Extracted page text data
↓
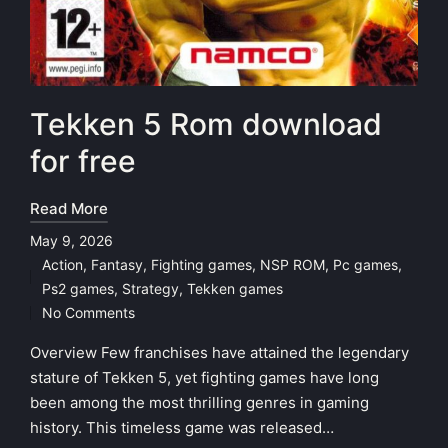
Tekken 5 Rom download
for free
Read More
May 9, 2026
Action
,
Fantasy
,
Fighting games
,
NSP ROM
,
Pc games
,
Posted
Ps2 games
,
Strategy
,
Tekken games
in
No Comments
Overview Few franchises have attained the legendary
stature of Tekken 5, yet fighting games have long
been among the most thrilling genres in gaming
history. This timeless game was released…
↑
All of the entries above are to be written out exactly, with no pictures.

Tekken 5 Rom download
for free
Read More
May 9, 2026
Action
,
Fantasy
,
Fighting games
,
NSP ROM
,
Pc games
,
Posted
Ps2 games
,
Strategy
,
Tekken games
in
No Comments
Overview Few franchises have attained the legendary
stature of Tekken 5, yet fighting games have long
been among the most thrilling genres in gaming
history. This timeless game was released…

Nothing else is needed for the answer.